Hi Jan, thank you , this is really helpful.
The pylons are part of our lives here, the lane to the local primary school runs under the cables and we often heard sizzling on damp misty mornings as we freewheeled down the hill on our way to school, and on the way home in the afternoon I would let my children bike ahead of me with the proviso that they “wait under the pylons” until I managed to catch up! The nearest farm to us was home to a herd of cows known as the Pylon ayrshires until the farmers retirement in 2015.
thanks again
Hi Terie.
I think the line you’re referring to is National Grid’s line between Bolney and Ninfield. It gathers power from power stations along the south coast and from the submarine cables that connect to France, and supplies power to UK Power Networks, who then distribute it around the towns and cities of Sussex and Hampshire.
I am looking for information on the company “Watsham’s Ltd”. The company was involved with pylon construction and based in Nottingham. My father worked for the company from 1933 to 1966. I believe the company constructed the line from Pembroke power station in south west Wales. Whist working in the area he met my mother.

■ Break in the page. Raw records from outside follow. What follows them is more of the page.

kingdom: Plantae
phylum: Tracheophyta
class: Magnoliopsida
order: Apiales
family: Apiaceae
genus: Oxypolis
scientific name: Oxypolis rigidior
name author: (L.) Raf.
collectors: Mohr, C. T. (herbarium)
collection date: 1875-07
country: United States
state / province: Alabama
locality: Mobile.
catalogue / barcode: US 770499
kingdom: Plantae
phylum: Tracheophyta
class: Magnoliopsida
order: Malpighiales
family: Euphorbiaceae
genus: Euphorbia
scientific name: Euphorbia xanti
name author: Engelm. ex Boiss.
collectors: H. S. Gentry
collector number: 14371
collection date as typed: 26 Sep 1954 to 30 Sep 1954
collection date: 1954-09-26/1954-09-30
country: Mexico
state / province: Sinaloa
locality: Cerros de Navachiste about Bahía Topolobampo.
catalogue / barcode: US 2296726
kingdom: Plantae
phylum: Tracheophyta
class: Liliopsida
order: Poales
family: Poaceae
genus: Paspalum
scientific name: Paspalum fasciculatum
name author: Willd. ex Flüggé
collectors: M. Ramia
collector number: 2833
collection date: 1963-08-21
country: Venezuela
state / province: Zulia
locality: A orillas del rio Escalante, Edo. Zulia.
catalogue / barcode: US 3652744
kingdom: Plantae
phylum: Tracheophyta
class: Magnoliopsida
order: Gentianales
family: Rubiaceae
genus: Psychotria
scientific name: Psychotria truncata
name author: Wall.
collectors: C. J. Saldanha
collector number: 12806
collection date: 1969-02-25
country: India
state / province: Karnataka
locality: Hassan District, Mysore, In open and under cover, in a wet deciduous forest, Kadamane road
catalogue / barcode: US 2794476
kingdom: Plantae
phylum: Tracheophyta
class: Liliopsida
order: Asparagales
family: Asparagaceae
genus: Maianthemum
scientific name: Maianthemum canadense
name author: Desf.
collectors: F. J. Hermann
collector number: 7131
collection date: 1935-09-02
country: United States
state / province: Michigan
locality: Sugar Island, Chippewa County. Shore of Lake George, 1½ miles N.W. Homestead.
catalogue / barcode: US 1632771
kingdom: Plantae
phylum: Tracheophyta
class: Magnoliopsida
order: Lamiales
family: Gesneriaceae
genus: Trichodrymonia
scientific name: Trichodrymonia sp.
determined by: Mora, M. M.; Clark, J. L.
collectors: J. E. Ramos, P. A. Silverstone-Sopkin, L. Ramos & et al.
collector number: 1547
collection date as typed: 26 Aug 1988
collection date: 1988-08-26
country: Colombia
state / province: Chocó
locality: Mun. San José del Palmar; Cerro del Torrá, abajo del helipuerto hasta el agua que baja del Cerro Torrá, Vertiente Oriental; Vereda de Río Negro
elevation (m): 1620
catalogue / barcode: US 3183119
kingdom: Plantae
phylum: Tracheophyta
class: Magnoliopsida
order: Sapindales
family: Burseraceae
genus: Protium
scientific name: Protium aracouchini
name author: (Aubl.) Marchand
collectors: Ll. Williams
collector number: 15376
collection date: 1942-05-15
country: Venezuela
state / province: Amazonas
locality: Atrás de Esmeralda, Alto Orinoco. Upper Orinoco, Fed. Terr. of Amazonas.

Any information would be appreciated
Hi Thomas – Try emailing our Collections on collections@scienceandindustrymuseum.org.uk and they might be able to point you in the right direction.
Hello Thomas, whilst looking for something else I have just noticed your mention of Watshams Ltd. I can remember in the mid sixtys people who were working for Balfour Beatty mentioning Watshams in the context of OHL construction, and they were a very familiar name in the industry. I did some research and found that the company built hundreds of miles of 132 and 275kV lines from the 1930.s to the 1960’s and then refurbishment work of 275 and 400kV lines up to about 1979. They were purchased by the Hawker Siddley Group and continued for a while then droped out completely, hope this helps.
I understand not everyone like pylons across the landscape so ,would it not be possible to disguise them as trees with false foliage?old christmas trees?fire hazard maybe ??
I have always considered that pylons are a part of the rural landscape. Is there a photographic record of pylons that have been diverted by new roads?
Thank you for getting in touch, Bruce. We don’t have such a photographic record in the archive collection at the Science and Industry Museum. In the UK, transmission towers are managed by Distribution Network Operators. In the north west of England, where the museum is based, the DNO is Electricity North West. I imagine that, where a new road is to be built and a transmission tower needs to be relocated, the DNO would be in correspondence with the Highways Agency, and might well keep photographic records. As I don’t work in the industry, I can’t say for certain that this is the case, however. There is a list of DNOs on Wikipedia https://en.wikipedia.org/wiki/Distribution_network_operator.
My father worked on pylons in south Wales in the 1950s. I think the company he worked for was JL Eaves construction but I can’t find any info to confirm this can you help
Why not take all the workers & resources off HS2 to build the new pylon routes we need more than HS2?